▶ _PROMPT_: The response should be an exact transcription of the data below, free of images.

━━━ MATERIAL TO PROCESS

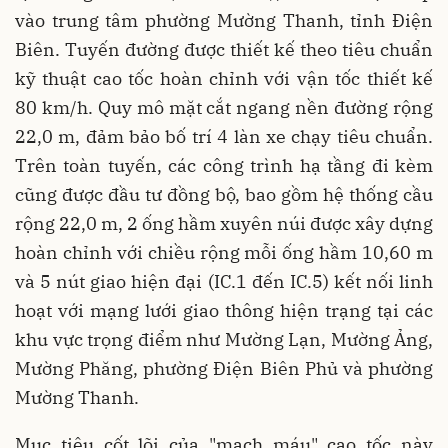
vào trung tâm phường Mường Thanh, tỉnh Điện
Biên. Tuyến đường được thiết kế theo tiêu chuẩn
kỹ thuật cao tốc hoàn chỉnh với vận tốc thiết kế
80 km/h. Quy mô mặt cắt ngang nền đường rộng
22,0 m, đảm bảo bố trí 4 làn xe chạy tiêu chuẩn.
Trên toàn tuyến, các công trình hạ tầng đi kèm
cũng được đầu tư đồng bộ, bao gồm hệ thống cầu
rộng 22,0 m, 2 ống hầm xuyên núi được xây dựng
hoàn chỉnh với chiều rộng mỗi ống hầm 10,60 m
và 5 nút giao hiện đại (IC.1 đến IC.5) kết nối linh
hoạt với mạng lưới giao thông hiện trạng tại các
khu vực trọng điểm như Mường Lạn, Mường Ảng,
Mường Phăng, phường Điện Biên Phủ và phường
Mường Thanh.
Mục tiêu cốt lõi của "mạch máu" cao tốc này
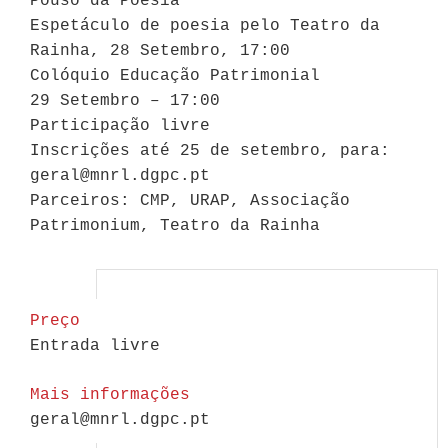
Pouso da Poesia
Espetáculo de poesia pelo Teatro da
Rainha, 28 Setembro, 17:00
Colóquio Educação Patrimonial
29 Setembro – 17:00
Participação livre
Inscrições até 25 de setembro, para:
geral@mnrl.dgpc.pt
Parceiros: CMP, URAP, Associação
Patrimonium, Teatro da Rainha
Preço
Entrada livre
Mais informações
geral@mnrl.dgpc.pt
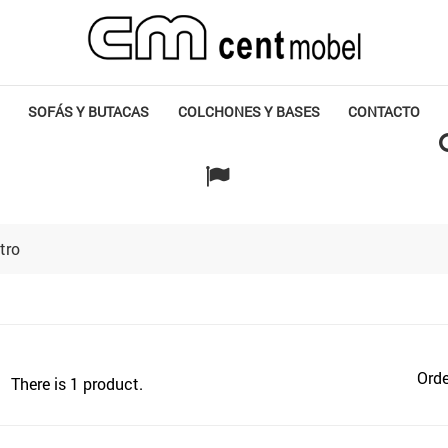
SOFÁS Y BUTACAS
COLCHONES Y BASES
CONTACTO
tro
Orde
There is 1 product.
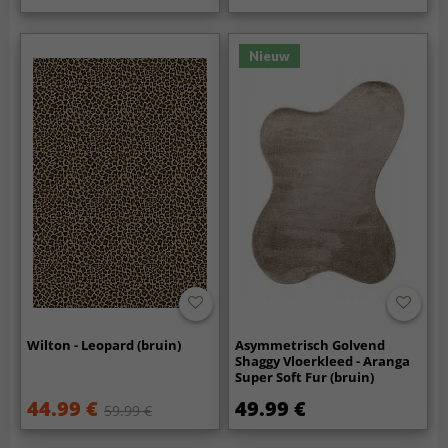
Nieuw
Wilton - Leopard (bruin)
Asymmetrisch Golvend
Shaggy Vloerkleed - Aranga
Super Soft Fur (bruin)
44.99 €
49.99 €
59.99 €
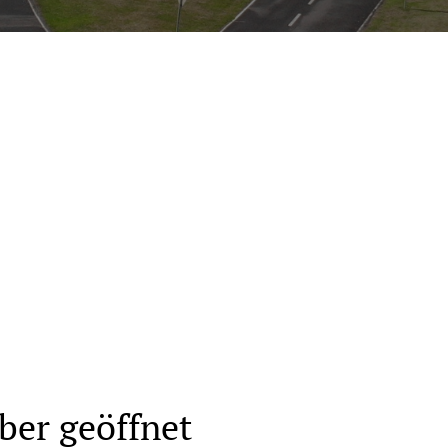
n
ber geöffnet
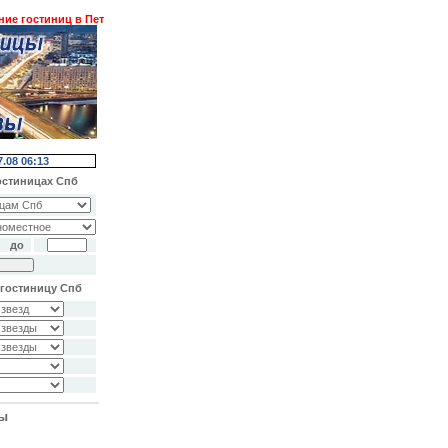
остиниц в Петербурге. Трансферы. Экскурсии.
Спецпредложения ! ! !
7.08 06:13
остиницах Спб
до
гостиницу Спб
ты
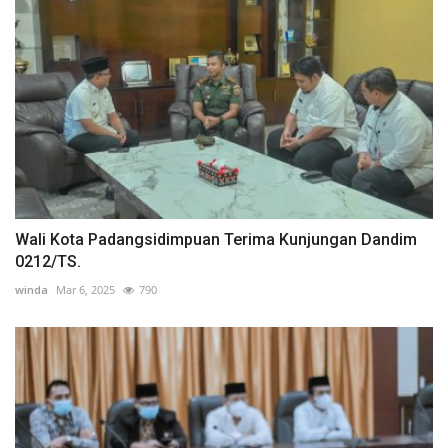
Wali Kota Padangsidimpuan Terima Kunjungan Dandim
0212/TS.
winda
Mar 6, 2025
790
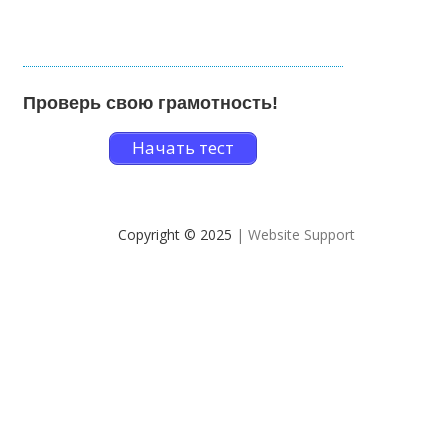
Проверь свою грамотность!
Начать тест
Copyright © 2025
| Website Support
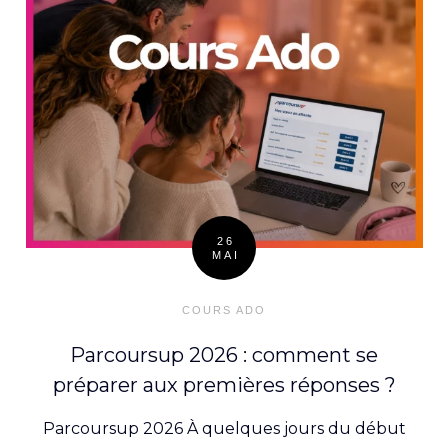
26
MAI
Posted
on
COURS ADO
Parcoursup 2026 : comment se
préparer aux premières réponses ?
Parcoursup 2026 À quelques jours du début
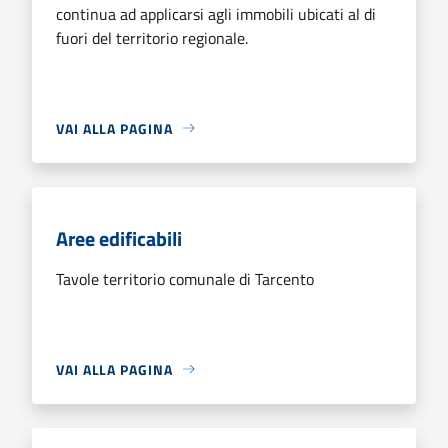
continua ad applicarsi agli immobili ubicati al di
fuori del territorio regionale.
VAI ALLA PAGINA
Aree edificabili
Tavole territorio comunale di Tarcento
VAI ALLA PAGINA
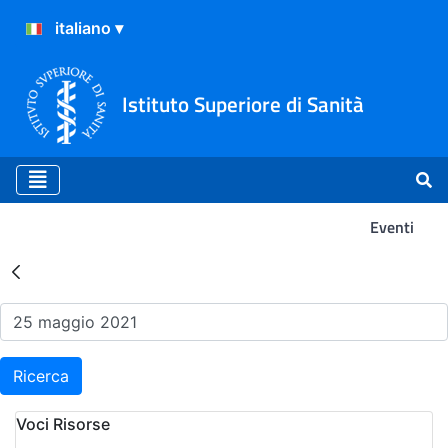
Istituto Superiore di Sanità
Eventi
Risultati della Ricerca - Ev
Ricerca
Voci Risorse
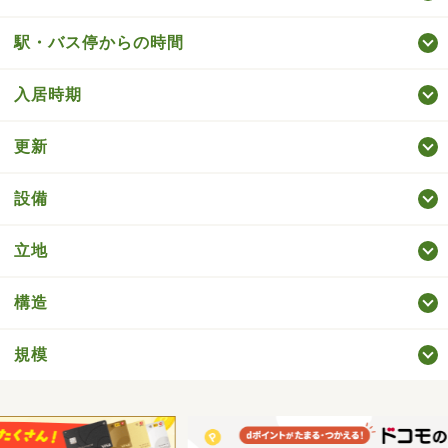
駅・バス停からの時間
入居時期
更新
設備
立地
構造
規模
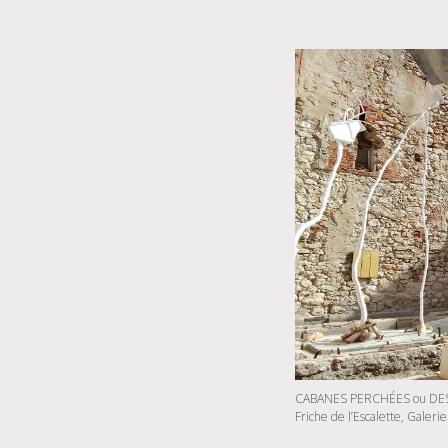
CABANES PERCHÉES ou DES
Friche de l’Escalette, Galerie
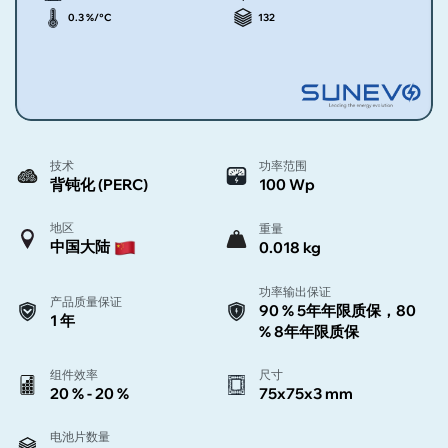
0.3 %/°C
132
技术
功率范围
背钝化 (PERC)
100 Wp
地区
重量
中国大陆
0.018 kg
功率输出保证
产品质量保证
90 % 5年年限质保，80
1 年
% 8年年限质保
组件效率
尺寸
20 % - 20 %
75x75x3 mm
电池片数量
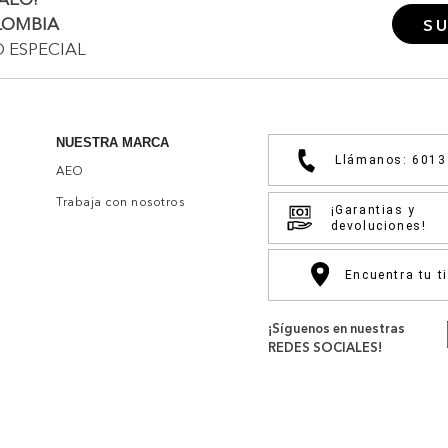
LOMBIA
SU
O ESPECIAL
NUESTRA MARCA
Llámanos: 601
AEO
Trabaja con nosotros
¡Garantias y
devoluciones!
Encuentra tu t
¡Síguenos en nuestras
REDES SOCIALES!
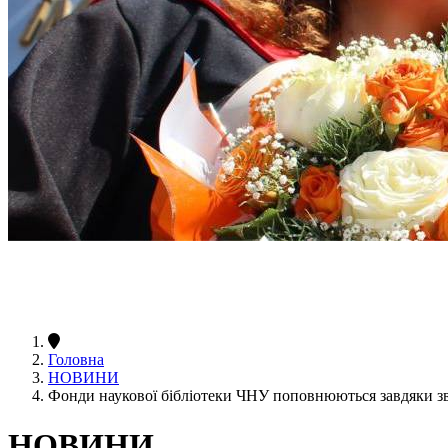
Головна
НОВИНИ
Фонди наукової бібліотеки ЧНУ поповнюються завдяки зв
НОВИНИ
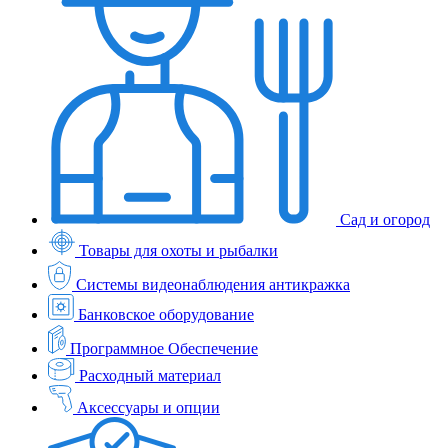
Сад и огород
Товары для охоты и рыбалки
Системы видеонаблюдения антикражка
Банковское оборудование
Программное Обеспечение
Расходный материал
Аксессуары и опции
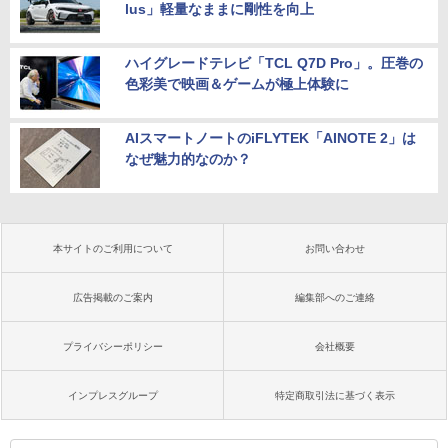
lus」軽量なままに剛性を向上
ハイグレードテレビ「TCL Q7D Pro」。圧巻の
色彩美で映画＆ゲームが極上体験に
AIスマートノートのiFLYTEK「AINOTE 2」は
なぜ魅力的なのか？
本サイトのご利用について
お問い合わせ
広告掲載のご案内
編集部へのご連絡
プライバシーポリシー
会社概要
インプレスグループ
特定商取引法に基づく表示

━━━━━━

▶ _COMPLETED EXERCISE_:
vào trung tâm phường Mường Thanh, tỉnh Điện
Biên. Tuyến đường được thiết kế theo tiêu chuẩn
kỹ thuật cao tốc hoàn chỉnh với vận tốc thiết kế
80 km/h. Quy mô mặt cắt ngang nền đường rộng
22,0 m, đảm bảo bố trí 4 làn xe chạy tiêu chuẩn.
Trên toàn tuyến, các công trình hạ tầng đi kèm
cũng được đầu tư đồng bộ, bao gồm hệ thống cầu
rộng 22,0 m, 2 ống hầm xuyên núi được xây dựng
hoàn chỉnh với chiều rộng mỗi ống hầm 10,60 m
và 5 nút giao hiện đại (IC.1 đến IC.5) kết nối linh
hoạt với mạng lưới giao thông hiện trạng tại các
khu vực trọng điểm như Mường Lạn, Mường Ảng,
Mường Phăng, phường Điện Biên Phủ và phường
Mường Thanh.
Mục tiêu cốt lõi của "mạch máu" cao tốc này
Pouso da Poesia
Espetáculo de poesia pelo Teatro da
Rainha, 28 Setembro, 17:00
Colóquio Educação Patrimonial
29 Setembro – 17:00
Participação livre
Inscrições até 25 de setembro, para:
geral@mnrl.dgpc.pt
Parceiros: CMP, URAP, Associação
Patrimonium, Teatro da Rainha
Preço
Entrada livre
Mais informações
geral@mnrl.dgpc.pt
SOFÁS Y BUTACAS
COLCHONES Y BASES
CONTACTO
tro
Orde
There is 1 product.
Nieuw
Wilton - Leopard (bruin)
Asymmetrisch Golvend
Shaggy Vloerkleed - Aranga
Super Soft Fur (bruin)
44.99 €
49.99 €
59.99 €
n
ber geöffnet
остиниц в Петербурге. Трансферы. Экскурсии.
Спецпредложения ! ! !
7.08 06:13
остиницах Спб
до
гостиницу Спб
ты
Wali Kota Padangsidimpuan Terima Kunjungan Dandim
0212/TS.
winda
Mar 6, 2025
790
Проверь свою грамотность!
Начать тест
Copyright © 2025
| Website Support
26
MAI
Posted
on
COURS ADO
Parcoursup 2026 : comment se
préparer aux premières réponses ?
Parcoursup 2026 À quelques jours du début
continua ad applicarsi agli immobili ubicati al di
fuori del territorio regionale.
VAI ALLA PAGINA
Aree edificabili
Tavole territorio comunale di Tarcento
VAI ALLA PAGINA
Istituto Superiore di Sanità
Eventi
Risultati della Ricerca - Ev
Ricerca
Voci Risorse
駅・バス停からの時間
入居時期
更新
設備
立地
構造
規模
CABANES PERCHÉES ou DES
Friche de l’Escalette, Galerie
0.3 %/°C
132
技术
功率范围
背钝化 (PERC)
100 Wp
地区
重量
中国大陆
0.018 kg
功率输出保证
产品质量保证
90 % 5年年限质保，80
1 年
% 8年年限质保
组件效率
尺寸
20 % - 20 %
75x75x3 mm
电池片数量
LOMBIA
SU
O ESPECIAL
NUESTRA MARCA
Llámanos: 601
AEO
Trabaja con nosotros
¡Garantias y
devoluciones!
Encuentra tu t
¡Síguenos en nuestras
REDES SOCIALES!
Головна
НОВИНИ
Фонди наукової бібліотеки ЧНУ поповнюються завдяки зв
НОВИНИ
Сад и огород
Товары для охоты и рыбалки
Системы видеонаблюдения антикражка
Банковское оборудование
Программное Обеспечение
Расходный материал
Аксессуары и опции
lus」軽量なままに剛性を向上
ハイグレードテレビ「TCL Q7D Pro」。圧巻の
色彩美で映画＆ゲームが極上体験に
AIスマートノートのiFLYTEK「AINOTE 2」は
なぜ魅力的なのか？
本サイトのご利用について
お問い合わせ
広告掲載のご案内
編集部へのご連絡
プライバシーポリシー
会社概要
インプレスグループ
特定商取引法に基づく表示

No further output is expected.